May 8, 2003
No day in the past year has held as much potential for aggrieved investors as April 28, 2003, the day securities regulators unveiled a broad settlement with 10 Wall Street firms over alleged wrongdoing. In a crowded briefing room at the Securities and Exchange Commission, New York State Attorney General Eliot Spitzer announced reforms aimed at curbing conflicts of interest on Wall Street.
Meanwhile, far in the back of the room, staff members unloaded reams of documents collected during the investigations. This evidence was what investors and their lawyers had been anticipating for months -- the internal documents that would launch a thousand lawsuits.
"What we have done is create ... an opportunity, given the evidence that is being released, for every investor to make his or her case," intoned Spitzer.
With this chapter in the investigation of Wall Street closed, the onus now falls on individual investors to file claims to recoup their losses. The evidence released on April 28 will be a significant asset, but it will be up to investors to determine how they will use it. Many may be eligible to receive money from a $387 million restitution fund created as a part of the settlement. Investors can also file claims in securities arbitration, a process widely used in the securities industry to resolve disputes outside of the court system. Although many details of the restitution fund are still unclear, regulators have said that investors will be able to both file arbitration claims and receive payment from the fund.
For investors who would like to try their case in court before a jury, the prospects are dim. The fine print in the brokerage contract customers sign when they open an account usually includes a binding agreement to bring all disputes to arbitration, preventing the customer from bringing individual action in the courts.
"Most customers do not understand that they are agreeing to arbitrate," says James Cox, an expert in securities arbitration at Duke University. "They have a lot of faith in the person shoving this piece of paper under their nose. Otherwise they wouldn't be there."

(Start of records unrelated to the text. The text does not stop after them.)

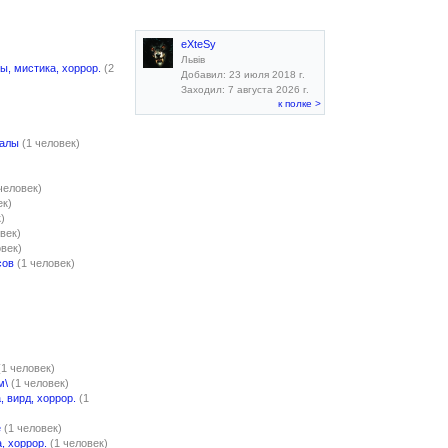
eXteSy
Львів
ы, мистика, хоррор.
(2
Добавил: 23 июля 2018 г.
Заходил: 7 августа 2026 г.
к полке >
налы
(1 человек)
человек)
ек)
)
век)
овек)
сов
(1 человек)
(1 человек)
м\
(1 человек)
, вирд, хоррор.
(1
е
(1 человек)
, хоррор.
(1 человек)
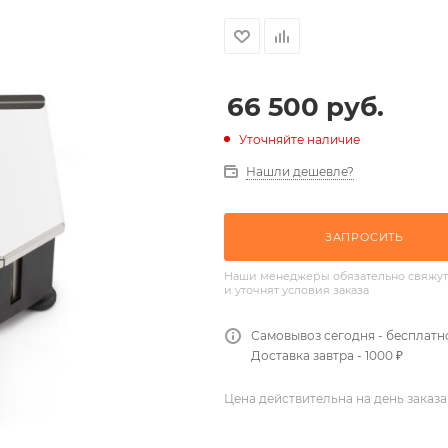
66 500
руб.
Уточняйте наличие
Нашли дешевле?
ЗАПРОСИТЬ
Наши менеджеры обязательно свяжут
и уточнят условия заказа
Самовывоз сегодня - бесплатн
Доставка завтра - 1000 ₽
Цена действительна на день заказа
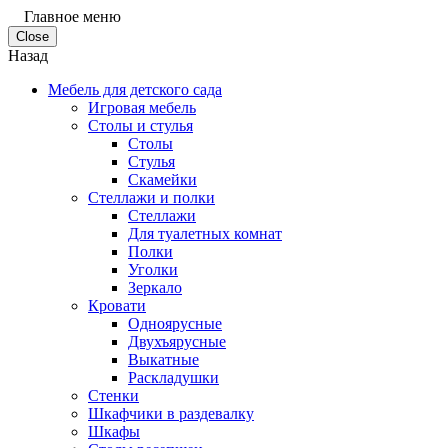
Главное меню
Close
Назад
Мебель для детского сада
Игровая мебель
Столы и стулья
Столы
Стулья
Скамейки
Стеллажи и полки
Стеллажи
Для туалетных комнат
Полки
Уголки
Зеркало
Кровати
Одноярусные
Двухъярусные
Выкатные
Раскладушки
Стенки
Шкафчики в раздевалку
Шкафы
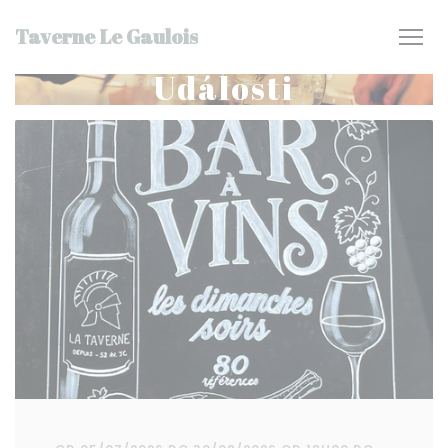
Panel pro správu cookies
Taverne Le Gaulois
Události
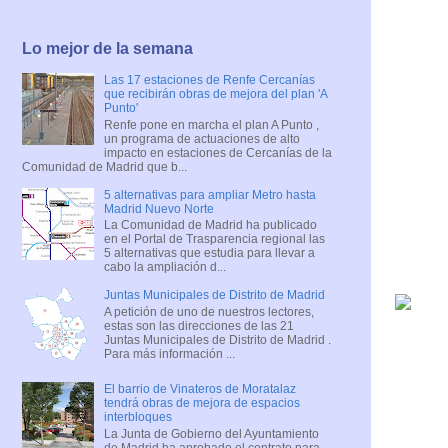
Lo mejor de la semana
Las 17 estaciones de Renfe Cercanías
que recibirán obras de mejora del plan 'A
Punto'
Renfe pone en marcha el plan A Punto ,
un programa de actuaciones de alto
impacto en estaciones de Cercanías de la
Comunidad de Madrid que b...
5 alternativas para ampliar Metro hasta
Madrid Nuevo Norte
La Comunidad de Madrid ha publicado
en el Portal de Trasparencia regional las
5 alternativas que estudia para llevar a
cabo la ampliación d...
Juntas Municipales de Distrito de Madrid
A petición de uno de nuestros lectores,
estas son las direcciones de las 21
Juntas Municipales de Distrito de Madrid .
Para más información ...
El barrio de Vinateros de Moratalaz
tendrá obras de mejora de espacios
interbloques
La Junta de Gobierno del Ayuntamiento
de Madrid ha aprobado el contrato para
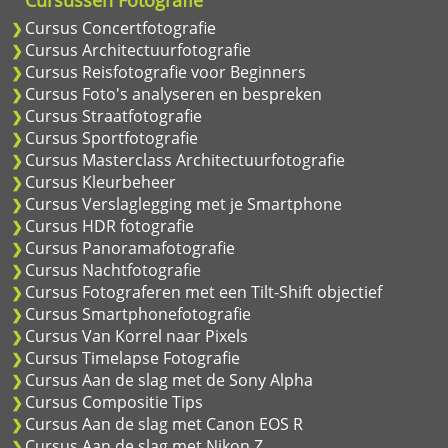
Cursus Concertfotografie
Cursus Architectuurfotografie
Cursus Reisfotografie voor Beginners
Cursus Foto's analyseren en bespreken
Cursus Straatfotografie
Cursus Sportfotografie
Cursus Masterclass Architectuurfotografie
Cursus Kleurbeheer
Cursus Verslaglegging met je Smartphone
Cursus HDR fotografie
Cursus Panoramafotografie
Cursus Nachtfotografie
Cursus Fotograferen met een Tilt-Shift objectief
Cursus Smartphonefotografie
Cursus Van Korrel naar Pixels
Cursus Timelapse Fotografie
Cursus Aan de slag met de Sony Alpha
Cursus Compositie Tips
Cursus Aan de slag met Canon EOS R
Cursus Aan de slag met Nikon Z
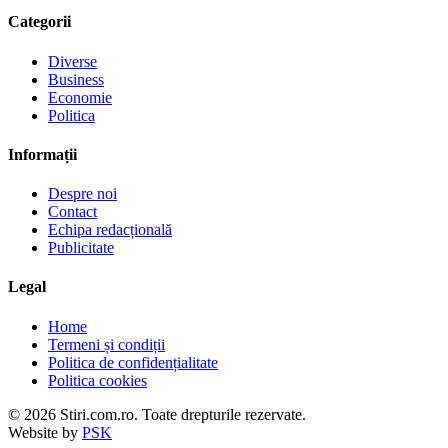
Categorii
Diverse
Business
Economie
Politica
Informații
Despre noi
Contact
Echipa redacțională
Publicitate
Legal
Home
Termeni și condiții
Politica de confidențialitate
Politica cookies
© 2026 Stiri.com.ro. Toate drepturile rezervate.
Website by
PSK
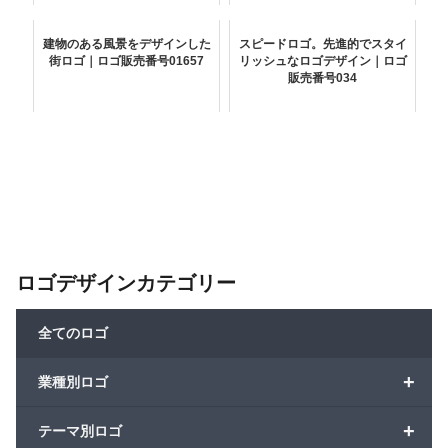
建物のある風景をデザインした
スピードロゴ。先進的でスタイ
街ロゴ｜ロゴ販売番号01657
リッシュなロゴデザイン｜ロゴ
販売番号034
ロゴデザインカテゴリー
全てのロゴ
+
業種別ロゴ
+
テーマ別ロゴ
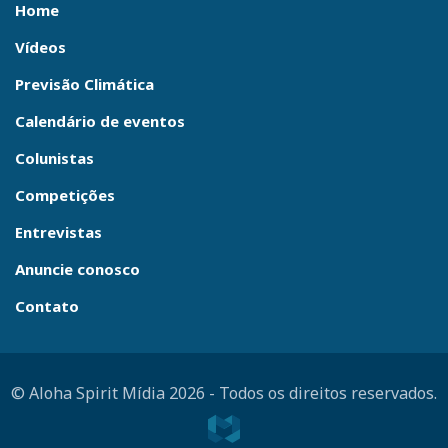
Home
Vídeos
Previsão Climática
Calendário de eventos
Colunistas
Competições
Entrevistas
Anuncie conosco
Contato
© Aloha Spirit Mídia 2026
-
Todos os direitos reservados.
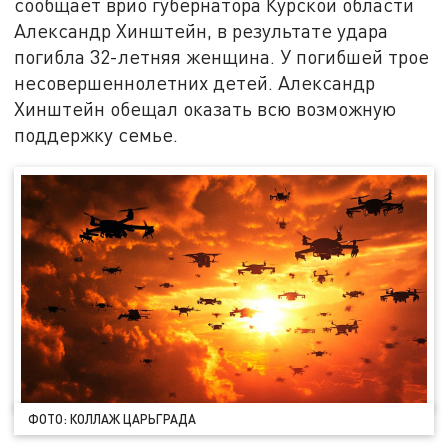
сообщает врио губернатора Курской области
Александр Хинштейн, в результате удара
погибла 32-летняя женщина. У погибшей трое
несовершеннолетних детей. Александр
Хинштейн обещал оказать всю возможную
поддержку семье.
ФОТО: КОЛЛАЖ ЦАРЬГРАДА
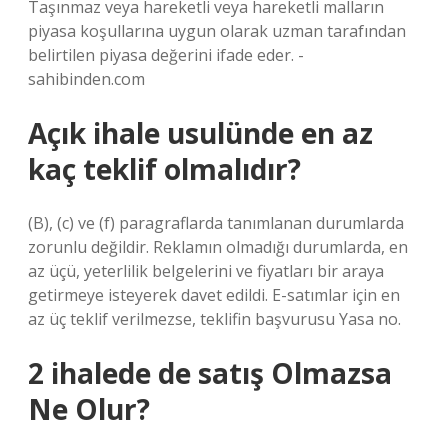
Taşınmaz veya hareketli veya hareketli malların
piyasa koşullarına uygun olarak uzman tarafından
belirtilen piyasa değerini ifade eder. -
sahibinden.com
Açık ihale usulünde en az
kaç teklif olmalıdır?
(B), (c) ve (f) paragraflarda tanımlanan durumlarda
zorunlu değildir. Reklamın olmadığı durumlarda, en
az üçü, yeterlilik belgelerini ve fiyatları bir araya
getirmeye isteyerek davet edildi. E-satımlar için en
az üç teklif verilmezse, teklifin başvurusu Yasa no.
2 ihalede de satış Olmazsa
Ne Olur?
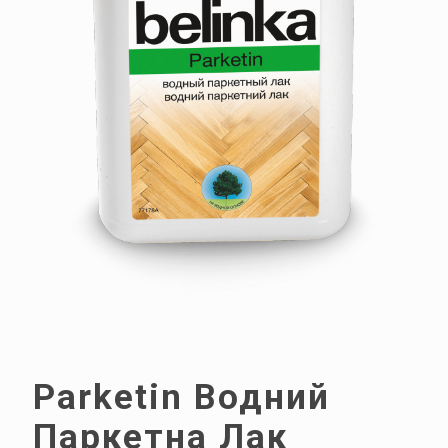
Parketin Водний
Паркетна Лак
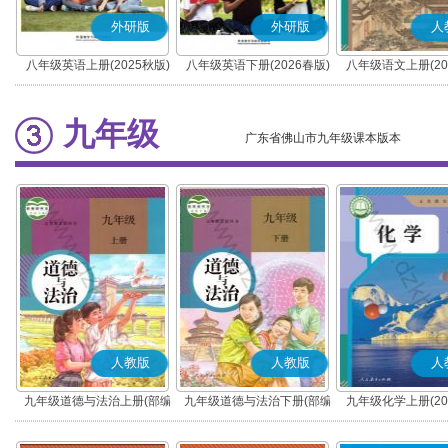
外研版
外研版
人
八年级英语上册(2025秋版)
八年级英语下册(2026春版)
八年级语文上册(20
(部编版)
九年级
广东省佛山市九年级课本版本
人教版
人教版
人
九年级道德与法治上册(部编
九年级道德与法治下册(部编
九年级化学上册(20
版)
版)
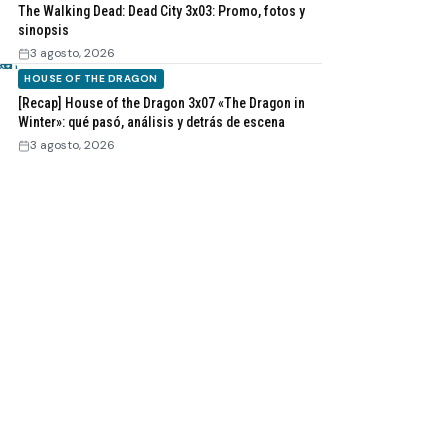
The Walking Dead: Dead City 3x03: Promo, fotos y
sinopsis
3 agosto, 2026
HOUSE OF THE DRAGON
[Recap] House of the Dragon 3x07 «The Dragon in
Winter»: qué pasó, análisis y detrás de escena
3 agosto, 2026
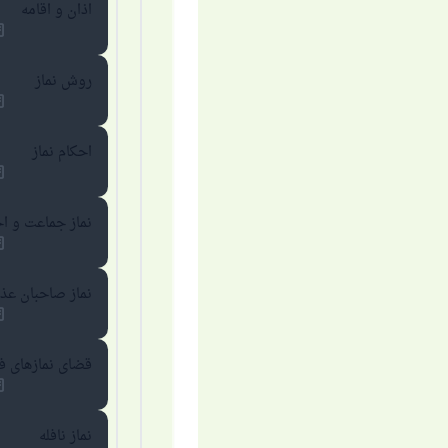
اذان و اقامه
روش نماز
احکام نماز
نماز جماعت و اح
نماز صاحبان عذر
قضای نمازهای 
نماز نافله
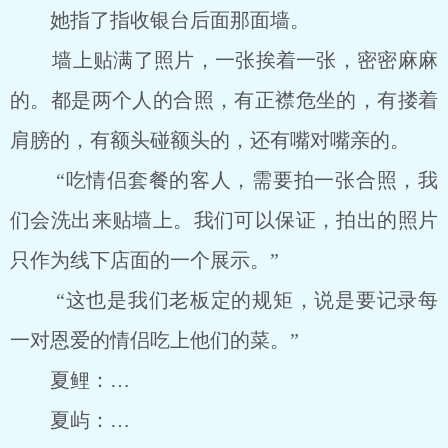
她指了指收银台后面那面墙。
墙上贴满了照片，一张挨着一张，密密麻麻
的。都是两个人的合照，有正襟危坐的，有搂着
肩膀的，有额头碰额头的，还有嘴对嘴亲的。
“吃情侣套餐的客人，需要拍一张合照，我
们会洗出来贴墙上。我们可以保证，拍出的照片
只作为线下店面的一个展示。”
“这也是我们老板定的规矩，说是要记录每
一对恩爱的情侣吃上他们的菜。”
夏鲤：…
夏屿：…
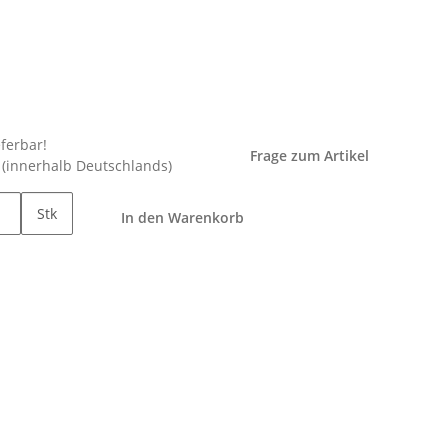
eferbar!
Frage zum Artikel
e
(innerhalb Deutschlands)
Stk
In den Warenkorb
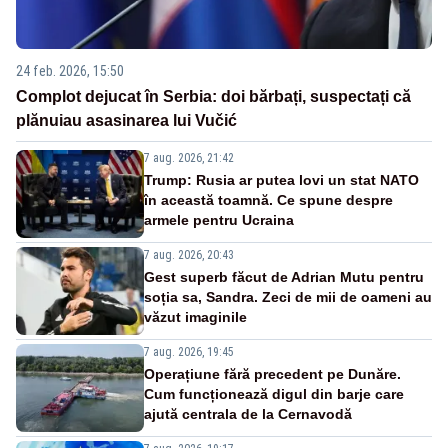
24 feb. 2026, 15:50
Complot dejucat în Serbia: doi bărbați, suspectați că
plănuiau asasinarea lui Vučić
7 aug. 2026, 21:42
Trump: Rusia ar putea lovi un stat NATO
în această toamnă. Ce spune despre
armele pentru Ucraina
7 aug. 2026, 20:43
Gest superb făcut de Adrian Mutu pentru
soția sa, Sandra. Zeci de mii de oameni au
văzut imaginile
7 aug. 2026, 19:45
Operațiune fără precedent pe Dunăre.
Cum funcționează digul din barje care
ajută centrala de la Cernavodă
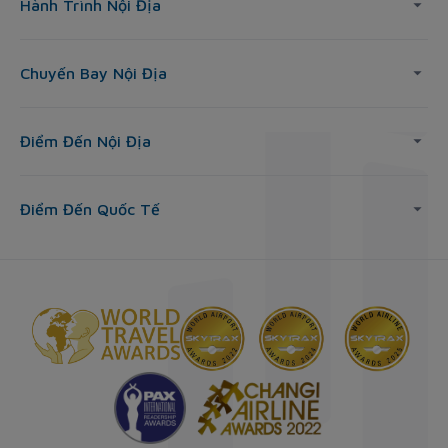
Hành Trình Nội Địa
Chuyến Bay Nội Địa
Điểm Đến Nội Địa
Điểm Đến Quốc Tế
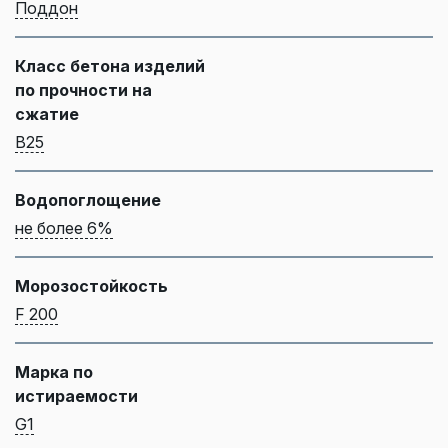
Поддон
Класс бетона изделий
по прочности на
сжатие
B25
Водопоглощение
не более 6%
Морозостойкость
F 200
Марка по
истираемости
G1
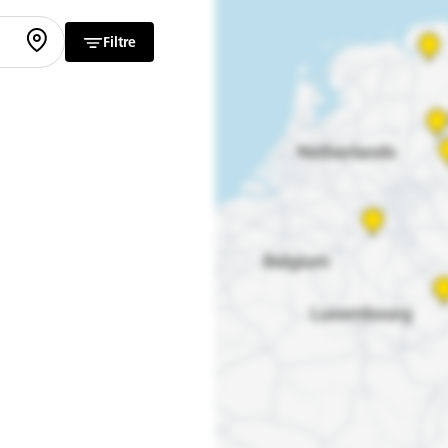
Filtre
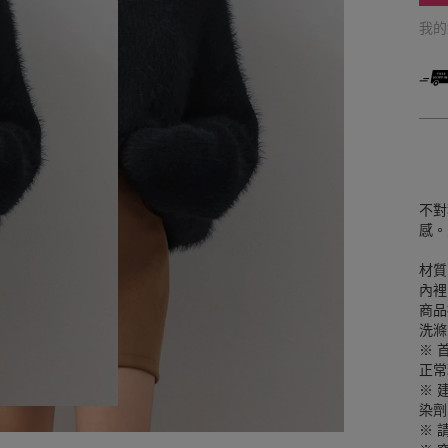
我
不對
感。
材質
內裡
商品
洗滌
※ 
正常
※ 
染劑
※ 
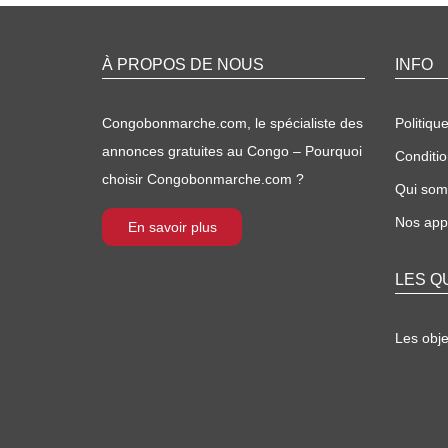
À PROPOS DE NOUS
INFO
Congobonmarche.com, le spécialiste des
Politique
annonces gratuites au Congo – Pourquoi
Conditio
choisir Congobonmarche.com ?
Qui so
Nos appl
En savoir plus
LES Q
Les obj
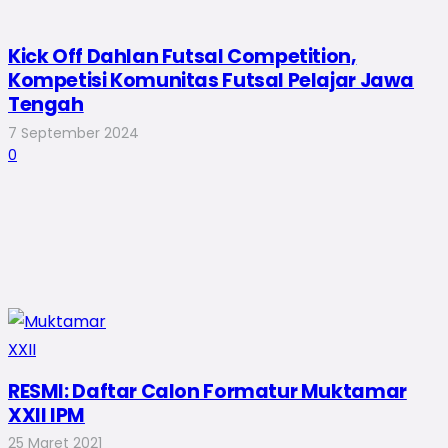
Kick Off Dahlan Futsal Competition,
Kompetisi Komunitas Futsal Pelajar Jawa
Tengah
7 September 2024
0
RESMI: Daftar Calon Formatur Muktamar
XXII IPM
25 Maret 2021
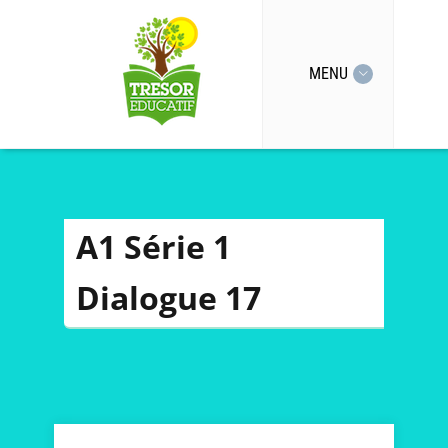
MENU
A1 Série 1
Dialogue 17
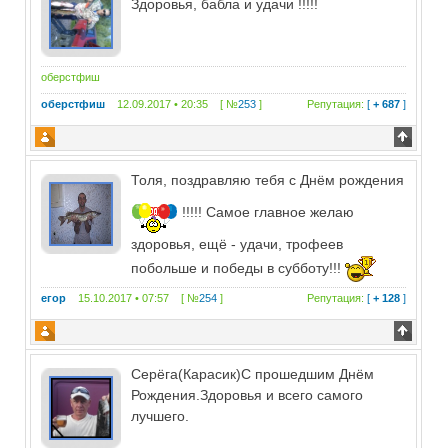
Здоровья, бабла и удачи !!!!!
оберстфиш
оберстфиш
12.09.2017 • 20:35 [ №
253
]
Репутация:
[
+ 687
]
Толя, поздравляю тебя с Днём рождения
!!!!! Самое главное желаю
здоровья, ещё - удачи, трофеев
побольше и победы в субботу!!!
егор
15.10.2017 • 07:57 [ №
254
]
Репутация:
[
+ 128
]
Серёга(Карасик)С прошедшим Днём
Рождения.Здоровья и всего самого
лучшего.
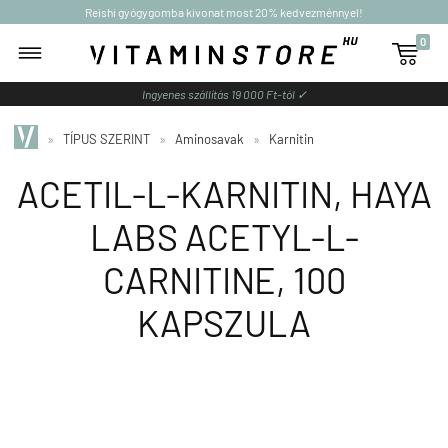
Reishi gyógygomba kivonat most 20% kedvezménnyel!
0

Ingyenes szállítás 19 000 Ft-tól ✓
»
TÍPUS SZERINT
»
Aminosavak
»
Karnitin
ACETIL-L-KARNITIN, HAYA
LABS ACETYL-L-
CARNITINE, 100
KAPSZULA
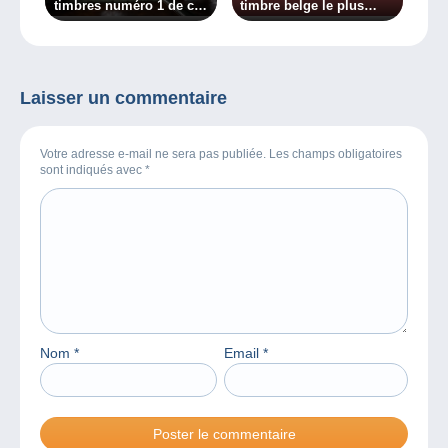
timbres numéro 1 de ces
timbre belge le plus
10 pays ?
cher ?
Laisser un commentaire
Votre adresse e-mail ne sera pas publiée. Les champs obligatoires
sont indiqués avec
*
Nom
*
Email
*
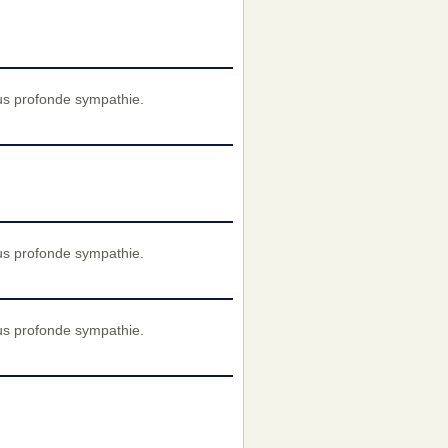
us profonde sympathie.
us profonde sympathie.
us profonde sympathie.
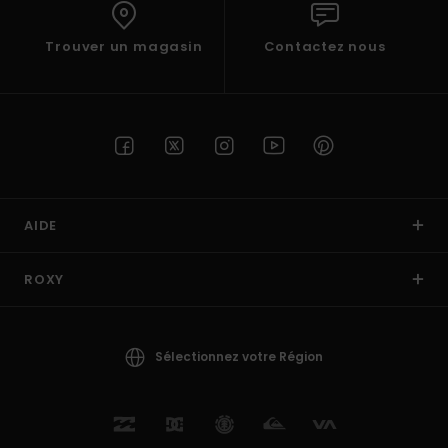
Trouver un magasin
Contactez nous
AIDE
ROXY
Sélectionnez votre Région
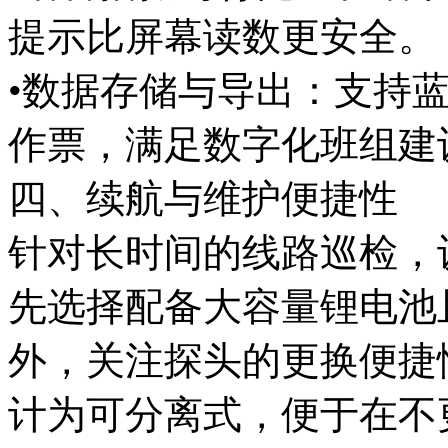
提示比屏幕读数更安全。
•数据存储与导出：支持蓝
作票，满足数字化班组建
四、续航与维护便捷性
针对长时间的线路巡检，
先选择配备大容量锂电池且
外，关注探头的更换便捷
计为可分离式，便于在不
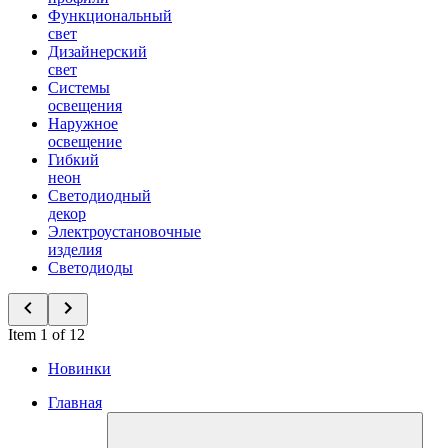
Функциональный
свет
Дизайнерский
свет
Системы
освещения
Наружное
освещение
Гибкий
неон
Светодиодный
декор
Электроустановочные
изделия
Светодиоды
Item 1 of 12
Новинки
Главная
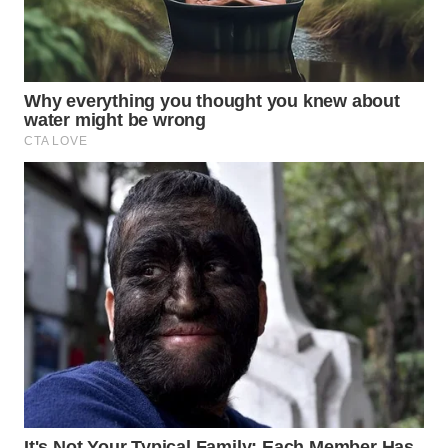
PADANG
LAWAS
WN
SUMEDANG
WN
CIANJUR
WN
KEPULAUAN
SERIBU
WN
TANGERANG
WN
BINJAI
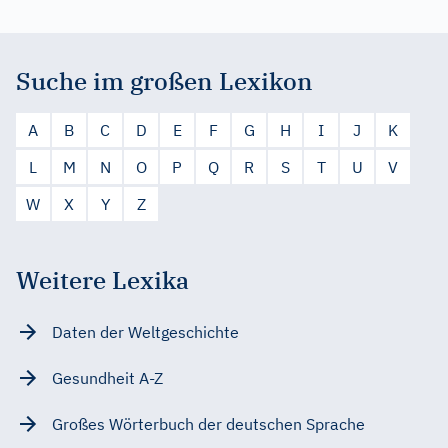
Suche im großen Lexikon
A
B
C
D
E
F
G
H
I
J
K
L
M
N
O
P
Q
R
S
T
U
V
W
X
Y
Z
Weitere Lexika
Daten der Weltgeschichte
Gesundheit A-Z
Großes Wörterbuch der deutschen Sprache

One exception to the agreement is class-action. Investors can join a class-action complaint instead of arbitrating, but experts agree that class-actions usually return only 5 or 10 cents on the dollar -- much less than a customer might be awarded in a similar arbitration complaint. Since an investor cannot pursue both, most individuals stick with arbitration.
"Arbitration is a completely different animal"
Regulators are bracing for an onslaught of new arbitration claims in the wake of the global settlement. NASD Dispute Resolution, a subsidiary of the National Association of Securities Dealers, which handles the majority of the claims, plans to hire more staff, rent more office space and recruit additional arbitrators to prepare for thousands of new claims arising from the settlement. Filings at NASD are already up 24 percent over the first quarter of last year.
Investors will have to become familiar with the process of arbitration, which differs markedly from the familiar proceedings of a court case.
"Arbitration is a completely different animal," said Tracy Stoneman, a Colorado Springs attorney who represents investors and serves as an arbitrator with both NASD and NYSE. Arbitration follows few of the procedural rules of court cases and relies very little on precedent. Both factors tend to make the system more reliant on the facts of a particular case, perceptions about who is telling the truth, and the gut feelings of the arbitrators.
Arbitration is typically faster and less expensive than trying a similar case in court. The phase known as discovery, where lawyers investigate the facts of the case, is scaled down, which has the effect of shortening the time needed to carry out the arbitration. The brokerage industry subsidizes the proceedings, further lowering the expense to investors.
About half of NASD cases settle, meaning that the parties are able to come to an agreement before the arbitration hearing. Others continue on to an arbitration hearing where the case usually is decided by a panel of three arbitrators -- two representing the public and one from the industry. Of the public representatives, about 60 percent are lawyers, 20 percent are accountants, 20 percent are academics and 20 percent fall into sundry categories -- teachers, retirees, dentists -- estimates attorney Seth Lipner, former president of the Public Investors Arbitration Bar Association. Industry arbitrators tend to be current or past employees of securities firms.
In the simpler proceedings of arbitrations, small investors may even be able to represent themselves. "Arbitrations are very informal, the rules of evidence do not apply," said Linda Fienberg, president of NASD Dispute Resolution. "If someone who is not an attorney wanted to represent herself, it's much less intimidating than being in court." For claims of more than $50,000, NASD recommends getting an attorney.